[Opening Exercise data section]

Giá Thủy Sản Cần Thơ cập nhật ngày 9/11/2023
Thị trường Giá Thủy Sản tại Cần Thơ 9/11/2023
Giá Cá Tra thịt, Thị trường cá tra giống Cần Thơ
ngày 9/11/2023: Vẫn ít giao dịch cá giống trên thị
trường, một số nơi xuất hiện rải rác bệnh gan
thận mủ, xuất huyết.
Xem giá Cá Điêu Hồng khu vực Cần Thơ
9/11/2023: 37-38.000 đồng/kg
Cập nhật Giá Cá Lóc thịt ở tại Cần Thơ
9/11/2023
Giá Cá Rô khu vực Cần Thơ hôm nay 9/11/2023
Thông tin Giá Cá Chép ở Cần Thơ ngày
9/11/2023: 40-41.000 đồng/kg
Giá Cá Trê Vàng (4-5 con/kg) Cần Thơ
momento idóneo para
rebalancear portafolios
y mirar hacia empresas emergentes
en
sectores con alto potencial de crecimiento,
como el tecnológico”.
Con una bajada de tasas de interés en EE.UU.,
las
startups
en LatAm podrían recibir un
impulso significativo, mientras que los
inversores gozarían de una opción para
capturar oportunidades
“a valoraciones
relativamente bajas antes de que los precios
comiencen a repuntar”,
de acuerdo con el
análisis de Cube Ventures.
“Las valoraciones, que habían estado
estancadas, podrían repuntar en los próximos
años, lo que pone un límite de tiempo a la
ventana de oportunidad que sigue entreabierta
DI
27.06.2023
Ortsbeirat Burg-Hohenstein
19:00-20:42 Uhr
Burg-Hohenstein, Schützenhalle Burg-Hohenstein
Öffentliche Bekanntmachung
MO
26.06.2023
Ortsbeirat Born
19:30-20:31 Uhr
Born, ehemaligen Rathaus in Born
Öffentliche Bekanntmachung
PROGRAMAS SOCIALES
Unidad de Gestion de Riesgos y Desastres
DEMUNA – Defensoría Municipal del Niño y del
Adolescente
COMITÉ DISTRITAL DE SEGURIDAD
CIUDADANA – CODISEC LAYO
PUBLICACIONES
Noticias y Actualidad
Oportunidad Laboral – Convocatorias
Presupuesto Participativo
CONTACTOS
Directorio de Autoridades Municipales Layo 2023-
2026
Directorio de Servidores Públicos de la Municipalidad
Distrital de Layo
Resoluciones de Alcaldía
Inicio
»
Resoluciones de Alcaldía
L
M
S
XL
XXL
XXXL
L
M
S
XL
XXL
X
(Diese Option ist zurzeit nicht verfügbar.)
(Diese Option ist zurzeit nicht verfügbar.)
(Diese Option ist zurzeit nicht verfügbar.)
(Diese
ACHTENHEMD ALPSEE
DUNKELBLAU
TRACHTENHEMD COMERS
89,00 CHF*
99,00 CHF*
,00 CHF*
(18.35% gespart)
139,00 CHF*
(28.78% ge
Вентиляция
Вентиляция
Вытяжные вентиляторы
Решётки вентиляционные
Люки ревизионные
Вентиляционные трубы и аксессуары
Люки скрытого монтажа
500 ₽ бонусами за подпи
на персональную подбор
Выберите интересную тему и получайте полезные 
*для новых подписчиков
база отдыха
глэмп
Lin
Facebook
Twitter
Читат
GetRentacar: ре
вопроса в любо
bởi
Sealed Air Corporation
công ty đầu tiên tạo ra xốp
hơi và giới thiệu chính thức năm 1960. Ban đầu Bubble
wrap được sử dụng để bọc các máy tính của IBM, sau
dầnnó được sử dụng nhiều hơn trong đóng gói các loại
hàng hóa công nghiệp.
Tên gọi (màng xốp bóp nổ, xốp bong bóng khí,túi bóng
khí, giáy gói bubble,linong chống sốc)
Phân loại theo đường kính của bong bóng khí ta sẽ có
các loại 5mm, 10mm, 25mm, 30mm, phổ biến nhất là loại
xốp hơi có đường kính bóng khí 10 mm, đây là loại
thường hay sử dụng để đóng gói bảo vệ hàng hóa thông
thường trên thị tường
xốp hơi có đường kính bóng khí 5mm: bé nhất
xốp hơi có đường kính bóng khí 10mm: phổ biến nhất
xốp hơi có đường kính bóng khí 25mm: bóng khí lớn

[Closing Exercise data section]

Nothing in the records above may be left out; repeat them exactly.

*Solved problem*:
Giá Thủy Sản Cần Thơ cập nhật ngày 9/11/2023
Thị trường Giá Thủy Sản tại Cần Thơ 9/11/2023
Giá Cá Tra thịt, Thị trường cá tra giống Cần Thơ
ngày 9/11/2023: Vẫn ít giao dịch cá giống trên thị
trường, một số nơi xuất hiện rải rác bệnh gan
thận mủ, xuất huyết.
Xem giá Cá Điêu Hồng khu vực Cần Thơ
9/11/2023: 37-38.000 đồng/kg
Cập nhật Giá Cá Lóc thịt ở tại Cần Thơ
9/11/2023
Giá Cá Rô khu vực Cần Thơ hôm nay 9/11/2023
Thông tin Giá Cá Chép ở Cần Thơ ngày
9/11/2023: 40-41.000 đồng/kg
Giá Cá Trê Vàng (4-5 con/kg) Cần Thơ
momento idóneo para
rebalancear portafolios
y mirar hacia empresas emergentes
en
sectores con alto potencial de crecimiento,
como el tecnológico”.
Con una bajada de tasas de interés en EE.UU.,
las
startups
en LatAm podrían recibir un
impulso significativo, mientras que los
inversores gozarían de una opción para
capturar oportunidades
“a valoraciones
relativamente bajas antes de que los precios
comiencen a repuntar”,
de acuerdo con el
análisis de Cube Ventures.
“Las valoraciones, que habían estado
estancadas, podrían repuntar en los próximos
años, lo que pone un límite de tiempo a la
ventana de oportunidad que sigue entreabierta
DI
27.06.2023
Ortsbeirat Burg-Hohenstein
19:00-20:42 Uhr
Burg-Hohenstein, Schützenhalle Burg-Hohenstein
Öffentliche Bekanntmachung
MO
26.06.2023
Ortsbeirat Born
19:30-20:31 Uhr
Born, ehemaligen Rathaus in Born
Öffentliche Bekanntmachung
PROGRAMAS SOCIALES
Unidad de Gestion de Riesgos y Desastres
DEMUNA – Defensoría Municipal del Niño y del
Adolescente
COMITÉ DISTRITAL DE SEGURIDAD
CIUDADANA – CODISEC LAYO
PUBLICACIONES
Noticias y Actualidad
Oportunidad Laboral – Convocatorias
Presupuesto Participativo
CONTACTOS
Directorio de Autoridades Municipales Layo 2023-
2026
Directorio de Servidores Públicos de la Municipalidad
Distrital de Layo
Resoluciones de Alcaldía
Inicio
»
Resoluciones de Alcaldía
L
M
S
XL
XXL
XXXL
L
M
S
XL
XXL
X
(Diese Option ist zurzeit nicht verfügbar.)
(Diese Option ist zurzeit nicht verfügbar.)
(Diese Option ist zurzeit nicht verfügbar.)
(Diese
ACHTENHEMD ALPSEE
DUNKELBLAU
TRACHTENHEMD COMERS
89,00 CHF*
99,00 CHF*
,00 CHF*
(18.35% gespart)
139,00 CHF*
(28.78% ge
Вентиляция
Вентиляция
Вытяжные вентиляторы
Решётки вентиляционные
Люки ревизионные
Вентиляционные трубы и аксессуары
Люки скрытого монтажа
500 ₽ бонусами за подпи
на персональную подбор
Выберите интересную тему и получайте полезные 
*для новых подписчиков
база отдыха
глэмп
Lin
Facebook
Twitter
Читат
GetRentacar: ре
вопроса в любо
bởi
Sealed Air Corporation
công ty đầu tiên tạo ra xốp
hơi và giới thiệu chính thức năm 1960. Ban đầu Bubble
wrap được sử dụng để bọc các máy tính của IBM, sau
dầnnó được sử dụng nhiều hơn trong đóng gói các loại
hàng hóa công nghiệp.
Tên gọi (màng xốp bóp nổ, xốp bong bóng khí,túi bóng
khí, giáy gói bubble,linong chống sốc)
Phân loại theo đường kính của bong bóng khí ta sẽ có
các loại 5mm, 10mm, 25mm, 30mm, phổ biến nhất là loại
xốp hơi có đường kính bóng khí 10 mm, đây là loại
thường hay sử dụng để đóng gói bảo vệ hàng hóa thông
thường trên thị tường
xốp hơi có đường kính bóng khí 5mm: bé nhất
xốp hơi có đường kính bóng khí 10mm: phổ biến nhất
xốp hơi có đường kính bóng khí 25mm: bóng khí lớn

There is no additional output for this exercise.